- Origin: Athens, Greece
- Genres: Symphonic metal; folk metal; female-fronted metal;
- Years active: 2016–present
- Label: Lion Music;
- Members: Chryso; Sergio Tellis; John Skalkotos; Nick Teteris;
- Website: chrysilia.com

= Chrysilia =

Greek symphonic metal band

Chrysilia is a symphonic metal band formed in Athens, Greece, in 2016.

==History==
The band was founded by musical actress and rock performer Chryso and composer/keyboardist Elias Pero (Sovereign), but eventually Chrysilia evolved to a band with a full debut album.

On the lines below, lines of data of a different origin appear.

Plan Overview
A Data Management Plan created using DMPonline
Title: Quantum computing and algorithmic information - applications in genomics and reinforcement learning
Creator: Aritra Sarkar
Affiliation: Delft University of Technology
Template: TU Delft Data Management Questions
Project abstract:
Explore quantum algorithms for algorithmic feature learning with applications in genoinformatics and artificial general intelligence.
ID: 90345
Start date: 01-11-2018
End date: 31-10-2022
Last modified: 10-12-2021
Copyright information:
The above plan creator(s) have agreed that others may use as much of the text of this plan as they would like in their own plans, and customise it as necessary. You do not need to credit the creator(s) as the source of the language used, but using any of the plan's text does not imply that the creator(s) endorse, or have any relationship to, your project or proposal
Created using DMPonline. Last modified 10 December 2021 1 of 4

In the initial stages of the project, producer and multi-instrumentalist Bob Katsionis (Firewind, Outloud) played a major role in the formation of the band. He arranged and produced most of the album, together with Elias Pero, Jim Loop and John Skalkotos, and he also composed one of the album’s songs, "The Fifth Season", which is based on his solo work.

The debut album "Et in Arcadia ego" was released by Finland's Lion Music in October 2017. It is a concept album inspired by Arcadia (utopia) as it is depicted in the Renaissance. The album, having worldwide distribution, has been received with excellent reviews internationally, having been compared quality-wise to the likes of Avantasia, Ayreon, Eluveitie and Nightwish. It is regarded as one of 2017's best metal albums, based on the cinematic complexity behind apparently catchy tunes and characterized by Chryso's voice, that has been compared to the genre's best. In the album, Chrysilia paid their tributes to one of Greece's extreme metal flagships, Rotting Christ, covering a black metal track in an alternative, folk/symphonic way.

After the album’s live release event with progsters SL Theory, Chrysilia were invited to play live in prime shows in Greece and Europe, including Voices of the Mist in Athens and the FemME festival in Eindhoven, NL. Chrysilia's live shows have been praised as being dynamic, dramatic and professional. Chrysilia have chosen to visualize most of their songs, having five official video clips to date.

On December 6, 2018, Chrysilia was confirmed as a special guest for the Athens show of British rock legends Uriah Heep.

The band's line-up currently consists of Chryso, Sergio Tellis, John Skalkotos and Nick Teteris.

On December 12, 2019, the second full album was announced for a 2020 release, under the production of Devon Graves (Psychotic Waltz).

The first single “Dragunera: Act II” was released on November 20, 2020, accompanied by an official video.